This week I am facilitating my final workshop for the Poetry Translation Centre, as Ed Doegar will be taking over. I’ve been leading the PTC workshops for the last five seasons, and it’s been one of the most enjoyable jobs I’ve ever had. Thinking about why this is, I suppose it’s because I’ve been able to occupy a strange, hybrid position – half-teacher, half-student – during the classes. Each week a translator has come in and introduced me to a new poet; a new culture; the music of a new language. Only after I have absorbed a mini-lecture and listened to the poem in the original language have I had to stand up and begin my work – getting the workshop participants to pick through the poem line-by-line, producing a new translation that sings in English.

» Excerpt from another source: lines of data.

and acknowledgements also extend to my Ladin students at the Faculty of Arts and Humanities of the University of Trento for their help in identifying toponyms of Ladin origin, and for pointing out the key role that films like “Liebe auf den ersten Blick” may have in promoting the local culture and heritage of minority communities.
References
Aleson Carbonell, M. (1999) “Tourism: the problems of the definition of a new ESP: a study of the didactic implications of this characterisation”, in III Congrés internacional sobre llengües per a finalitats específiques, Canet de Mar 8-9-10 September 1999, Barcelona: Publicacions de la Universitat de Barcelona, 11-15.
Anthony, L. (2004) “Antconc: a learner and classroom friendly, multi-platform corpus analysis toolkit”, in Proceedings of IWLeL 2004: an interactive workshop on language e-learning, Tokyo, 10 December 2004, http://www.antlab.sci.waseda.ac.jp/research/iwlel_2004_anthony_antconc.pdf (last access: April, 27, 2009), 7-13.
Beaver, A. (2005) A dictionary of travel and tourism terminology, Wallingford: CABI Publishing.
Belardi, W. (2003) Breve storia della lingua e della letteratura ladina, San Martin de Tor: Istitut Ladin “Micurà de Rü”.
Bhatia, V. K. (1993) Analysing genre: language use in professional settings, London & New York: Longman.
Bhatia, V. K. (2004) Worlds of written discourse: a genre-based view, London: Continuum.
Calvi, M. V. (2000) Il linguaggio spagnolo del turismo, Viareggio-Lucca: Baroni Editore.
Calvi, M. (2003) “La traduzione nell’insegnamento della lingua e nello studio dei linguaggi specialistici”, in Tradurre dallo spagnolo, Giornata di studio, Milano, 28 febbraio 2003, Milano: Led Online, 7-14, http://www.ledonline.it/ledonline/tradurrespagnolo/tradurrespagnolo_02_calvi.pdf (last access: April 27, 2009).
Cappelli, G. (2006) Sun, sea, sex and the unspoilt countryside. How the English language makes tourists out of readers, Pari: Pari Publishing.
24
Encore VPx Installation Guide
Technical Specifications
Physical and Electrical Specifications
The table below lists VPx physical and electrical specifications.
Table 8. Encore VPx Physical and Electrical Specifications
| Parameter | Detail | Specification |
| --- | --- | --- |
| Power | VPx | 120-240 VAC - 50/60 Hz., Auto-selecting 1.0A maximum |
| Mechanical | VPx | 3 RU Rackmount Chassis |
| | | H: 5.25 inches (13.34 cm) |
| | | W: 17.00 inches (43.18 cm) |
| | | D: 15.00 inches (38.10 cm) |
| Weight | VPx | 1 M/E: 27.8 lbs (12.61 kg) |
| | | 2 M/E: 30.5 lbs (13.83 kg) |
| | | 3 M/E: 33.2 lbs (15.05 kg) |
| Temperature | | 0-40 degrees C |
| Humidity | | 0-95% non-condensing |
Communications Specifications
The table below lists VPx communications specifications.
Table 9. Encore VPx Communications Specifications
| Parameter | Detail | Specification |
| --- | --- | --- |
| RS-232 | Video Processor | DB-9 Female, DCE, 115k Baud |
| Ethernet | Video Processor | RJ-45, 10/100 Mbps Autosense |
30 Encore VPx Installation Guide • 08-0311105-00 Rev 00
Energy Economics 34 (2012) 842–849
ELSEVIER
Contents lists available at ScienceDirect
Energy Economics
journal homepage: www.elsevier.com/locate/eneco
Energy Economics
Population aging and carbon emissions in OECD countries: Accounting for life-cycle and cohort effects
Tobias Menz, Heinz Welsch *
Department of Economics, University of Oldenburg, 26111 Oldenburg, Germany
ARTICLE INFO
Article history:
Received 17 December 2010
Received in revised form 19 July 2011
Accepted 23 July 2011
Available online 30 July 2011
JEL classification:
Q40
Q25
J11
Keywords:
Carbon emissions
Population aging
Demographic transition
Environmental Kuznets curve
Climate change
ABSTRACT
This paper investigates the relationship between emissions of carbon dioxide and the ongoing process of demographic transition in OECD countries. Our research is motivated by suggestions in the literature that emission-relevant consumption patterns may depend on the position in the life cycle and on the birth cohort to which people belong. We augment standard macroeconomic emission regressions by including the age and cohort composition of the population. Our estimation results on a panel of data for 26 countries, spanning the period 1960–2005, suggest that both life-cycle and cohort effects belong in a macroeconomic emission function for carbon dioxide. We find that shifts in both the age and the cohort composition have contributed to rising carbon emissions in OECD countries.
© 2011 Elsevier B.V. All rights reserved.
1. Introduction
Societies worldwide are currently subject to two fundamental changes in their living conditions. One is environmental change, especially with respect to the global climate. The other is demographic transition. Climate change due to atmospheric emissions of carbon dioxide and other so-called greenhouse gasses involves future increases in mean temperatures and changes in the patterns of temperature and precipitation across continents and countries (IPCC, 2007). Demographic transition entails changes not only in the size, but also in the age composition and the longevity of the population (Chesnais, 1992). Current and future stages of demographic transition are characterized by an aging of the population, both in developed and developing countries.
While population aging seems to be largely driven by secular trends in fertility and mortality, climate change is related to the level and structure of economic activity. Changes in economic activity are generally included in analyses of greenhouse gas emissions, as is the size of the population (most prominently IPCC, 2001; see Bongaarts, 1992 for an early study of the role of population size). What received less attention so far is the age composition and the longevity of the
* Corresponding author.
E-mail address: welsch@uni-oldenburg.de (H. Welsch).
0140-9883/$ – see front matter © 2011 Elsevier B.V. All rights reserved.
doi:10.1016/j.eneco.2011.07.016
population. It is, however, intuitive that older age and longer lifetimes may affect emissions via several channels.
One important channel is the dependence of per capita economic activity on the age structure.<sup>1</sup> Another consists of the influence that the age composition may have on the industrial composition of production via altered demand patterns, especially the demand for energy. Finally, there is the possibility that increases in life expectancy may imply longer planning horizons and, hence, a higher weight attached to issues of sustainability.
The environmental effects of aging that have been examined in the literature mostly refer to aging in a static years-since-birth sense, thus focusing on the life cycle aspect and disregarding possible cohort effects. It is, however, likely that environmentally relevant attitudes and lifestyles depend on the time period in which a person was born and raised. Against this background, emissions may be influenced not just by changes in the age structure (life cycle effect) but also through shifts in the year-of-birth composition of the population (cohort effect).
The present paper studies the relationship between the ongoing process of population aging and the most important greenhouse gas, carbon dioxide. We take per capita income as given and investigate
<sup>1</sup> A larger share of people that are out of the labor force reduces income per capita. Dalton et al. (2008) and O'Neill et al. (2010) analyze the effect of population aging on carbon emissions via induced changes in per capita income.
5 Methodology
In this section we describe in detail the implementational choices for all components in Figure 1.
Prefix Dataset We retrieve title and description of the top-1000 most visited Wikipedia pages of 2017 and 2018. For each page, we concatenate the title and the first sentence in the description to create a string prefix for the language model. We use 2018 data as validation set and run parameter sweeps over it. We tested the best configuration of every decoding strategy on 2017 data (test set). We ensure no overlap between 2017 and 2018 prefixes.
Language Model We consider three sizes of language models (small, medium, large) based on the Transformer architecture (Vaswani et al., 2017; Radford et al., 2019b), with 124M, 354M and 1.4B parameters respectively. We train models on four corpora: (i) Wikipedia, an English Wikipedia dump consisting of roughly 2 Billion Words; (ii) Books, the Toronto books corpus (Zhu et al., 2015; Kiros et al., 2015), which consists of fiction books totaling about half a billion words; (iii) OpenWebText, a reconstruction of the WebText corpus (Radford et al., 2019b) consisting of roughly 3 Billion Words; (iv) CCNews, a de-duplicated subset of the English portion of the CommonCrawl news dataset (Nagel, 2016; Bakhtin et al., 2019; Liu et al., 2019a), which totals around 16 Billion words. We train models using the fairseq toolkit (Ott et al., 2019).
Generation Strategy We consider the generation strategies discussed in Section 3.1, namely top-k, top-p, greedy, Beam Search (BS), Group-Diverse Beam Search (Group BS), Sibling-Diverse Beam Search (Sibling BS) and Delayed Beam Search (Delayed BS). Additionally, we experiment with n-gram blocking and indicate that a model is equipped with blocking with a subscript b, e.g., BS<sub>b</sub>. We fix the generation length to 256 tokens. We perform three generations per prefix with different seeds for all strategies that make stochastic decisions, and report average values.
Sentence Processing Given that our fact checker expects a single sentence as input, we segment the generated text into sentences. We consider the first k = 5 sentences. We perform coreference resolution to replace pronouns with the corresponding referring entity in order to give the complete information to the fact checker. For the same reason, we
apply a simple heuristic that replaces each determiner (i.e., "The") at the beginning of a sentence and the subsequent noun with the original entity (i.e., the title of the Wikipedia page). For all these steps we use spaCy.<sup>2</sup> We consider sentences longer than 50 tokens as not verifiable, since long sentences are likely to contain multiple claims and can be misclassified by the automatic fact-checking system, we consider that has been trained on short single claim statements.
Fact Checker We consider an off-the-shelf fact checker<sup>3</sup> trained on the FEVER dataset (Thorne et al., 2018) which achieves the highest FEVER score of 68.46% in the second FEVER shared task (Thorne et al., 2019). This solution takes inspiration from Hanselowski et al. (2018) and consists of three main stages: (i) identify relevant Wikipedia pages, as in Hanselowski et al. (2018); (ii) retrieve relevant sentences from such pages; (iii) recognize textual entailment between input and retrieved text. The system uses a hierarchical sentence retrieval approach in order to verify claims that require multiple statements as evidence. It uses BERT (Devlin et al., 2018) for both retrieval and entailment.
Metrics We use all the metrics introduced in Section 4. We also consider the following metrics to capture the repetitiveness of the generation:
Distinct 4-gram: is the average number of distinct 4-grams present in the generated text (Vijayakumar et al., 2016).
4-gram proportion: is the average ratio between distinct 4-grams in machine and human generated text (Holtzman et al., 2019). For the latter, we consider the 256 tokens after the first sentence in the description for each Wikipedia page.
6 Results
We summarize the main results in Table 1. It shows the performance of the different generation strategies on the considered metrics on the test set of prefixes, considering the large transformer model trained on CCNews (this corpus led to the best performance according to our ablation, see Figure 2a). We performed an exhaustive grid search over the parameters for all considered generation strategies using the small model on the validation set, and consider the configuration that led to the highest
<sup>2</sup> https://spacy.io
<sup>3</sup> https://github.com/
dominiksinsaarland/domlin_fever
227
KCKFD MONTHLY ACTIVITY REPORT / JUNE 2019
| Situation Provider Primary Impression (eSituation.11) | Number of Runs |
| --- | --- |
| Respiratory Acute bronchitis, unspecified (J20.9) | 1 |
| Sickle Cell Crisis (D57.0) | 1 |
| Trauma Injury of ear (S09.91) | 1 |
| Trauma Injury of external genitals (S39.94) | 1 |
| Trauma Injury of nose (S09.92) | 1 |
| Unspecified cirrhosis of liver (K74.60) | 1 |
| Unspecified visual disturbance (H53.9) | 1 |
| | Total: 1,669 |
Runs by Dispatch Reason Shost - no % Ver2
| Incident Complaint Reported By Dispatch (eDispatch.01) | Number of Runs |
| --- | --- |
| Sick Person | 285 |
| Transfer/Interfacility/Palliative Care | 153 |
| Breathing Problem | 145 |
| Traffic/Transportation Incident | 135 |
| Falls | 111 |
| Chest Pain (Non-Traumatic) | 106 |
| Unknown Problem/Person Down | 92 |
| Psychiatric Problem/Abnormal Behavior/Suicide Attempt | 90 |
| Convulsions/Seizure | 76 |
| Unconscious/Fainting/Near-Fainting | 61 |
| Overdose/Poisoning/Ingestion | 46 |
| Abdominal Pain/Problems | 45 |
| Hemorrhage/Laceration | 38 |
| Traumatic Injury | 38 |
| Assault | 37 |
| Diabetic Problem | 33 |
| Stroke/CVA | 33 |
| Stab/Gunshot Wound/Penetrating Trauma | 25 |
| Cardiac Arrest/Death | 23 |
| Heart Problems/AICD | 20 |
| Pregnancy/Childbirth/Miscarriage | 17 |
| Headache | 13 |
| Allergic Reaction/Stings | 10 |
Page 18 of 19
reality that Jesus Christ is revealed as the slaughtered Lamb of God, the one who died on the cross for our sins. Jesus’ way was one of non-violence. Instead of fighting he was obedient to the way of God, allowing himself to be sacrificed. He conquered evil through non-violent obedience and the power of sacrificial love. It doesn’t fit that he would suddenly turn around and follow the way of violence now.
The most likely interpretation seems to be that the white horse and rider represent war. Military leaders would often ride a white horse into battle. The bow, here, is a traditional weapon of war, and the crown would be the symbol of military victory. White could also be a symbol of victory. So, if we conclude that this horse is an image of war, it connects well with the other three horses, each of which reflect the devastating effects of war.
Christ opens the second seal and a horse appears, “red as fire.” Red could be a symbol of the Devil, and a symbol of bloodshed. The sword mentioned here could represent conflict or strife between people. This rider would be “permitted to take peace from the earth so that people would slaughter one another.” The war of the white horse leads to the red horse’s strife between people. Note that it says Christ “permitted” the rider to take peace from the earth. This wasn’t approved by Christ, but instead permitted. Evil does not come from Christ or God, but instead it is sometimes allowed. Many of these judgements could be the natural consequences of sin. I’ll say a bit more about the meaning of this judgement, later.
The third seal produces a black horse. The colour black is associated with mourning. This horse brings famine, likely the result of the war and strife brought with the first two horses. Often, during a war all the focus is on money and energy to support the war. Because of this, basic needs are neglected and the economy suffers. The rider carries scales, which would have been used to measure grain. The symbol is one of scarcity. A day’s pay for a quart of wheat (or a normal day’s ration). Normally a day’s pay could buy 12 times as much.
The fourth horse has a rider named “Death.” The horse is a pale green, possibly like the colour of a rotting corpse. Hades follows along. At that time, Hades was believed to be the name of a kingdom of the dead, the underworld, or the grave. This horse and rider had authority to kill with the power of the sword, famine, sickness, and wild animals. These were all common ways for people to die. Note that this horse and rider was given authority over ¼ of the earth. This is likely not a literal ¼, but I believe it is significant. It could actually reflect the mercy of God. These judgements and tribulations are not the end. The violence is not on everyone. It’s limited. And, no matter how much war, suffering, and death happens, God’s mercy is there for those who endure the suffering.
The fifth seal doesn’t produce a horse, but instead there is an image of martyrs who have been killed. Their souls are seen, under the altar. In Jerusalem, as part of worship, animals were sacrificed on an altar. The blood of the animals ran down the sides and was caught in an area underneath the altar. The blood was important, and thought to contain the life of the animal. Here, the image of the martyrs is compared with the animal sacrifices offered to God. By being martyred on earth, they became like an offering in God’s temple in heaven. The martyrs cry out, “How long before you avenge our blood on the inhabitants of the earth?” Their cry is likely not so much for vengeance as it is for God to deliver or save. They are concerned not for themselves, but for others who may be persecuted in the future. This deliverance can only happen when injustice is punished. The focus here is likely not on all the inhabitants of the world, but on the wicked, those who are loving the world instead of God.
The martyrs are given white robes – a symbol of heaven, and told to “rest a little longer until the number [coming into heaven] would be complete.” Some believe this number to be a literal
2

It has been a poetic education then. I’ve been fascinated by a Swahili form that rhymes mid-line; have heard experts talk about the ghazal and the tanka. I’ve learnt about the Chinese ‘Lower Body Poetry’ movement and the Hebrew ‘Ars Poetica’ school. I heard how Thai often doesn’t use articles so you might say ‘go school’ instead of ‘I’m going to school’ (Mui Poopoksakul said it can be ‘almost like a bullet’); that Georgian is a ‘synthetic language’ where everything happens in the verb; that Chinese poetry has three sorts of ambiguity that make it difficult to translate into English (ambiguity of number, of tense and of subject). Every week poets have made us see global headlines from a human perspective – the Fukushima disaster; Brazilian ‘black bloc’ activists; trans rights; the destruction of cultural treasures by Isis; dryboarding at Guantanamo.

But it has not all been serious. We have also had a lot of fun, learning interesting trivia about Polish chairs and Korean barbecue bacon (apparently ‘the best dinner in the world’); speculating about shows on HBO; listening to cheesy Zanzibar pop-songs. A group of regulars has slowly been building, and certain phrases have gained currency between us as potential T-Shirt slogans ( ‘Melted in all the hatred of existing’ by Debra Yatim is a frontrunner) , or are occasionally shouted out by PTC Communications Manager Bern at the end as he tries to take our photo for the website – “Say: ‘Fuck you, train.’”†

There has been a sadness, I should say, over the time I have been doing these classes, as it also coincided with the illness and death of Sarah Maguire who established these workshops. It was Sarah who had the remarkable vision to see that translation could be a communal, collaborative process. In these dark times, meeting every other week to translate with other people who are curious and generous about the world has felt not just uplifting but urgent. After I had been doing it for six months, I saw her at the TS Eliot awards, where she was showing everyone her operation scars and still sparkling. ‘I’m glad you’re doing the workshops, Clare,’ she said, as we were hugging goodbye. ‘Because I know you’ll enjoy it. It’s such fun, isn’t it?!’ And it was.

† From ‘White Trash’ by Legna Rodriguez Iglesias.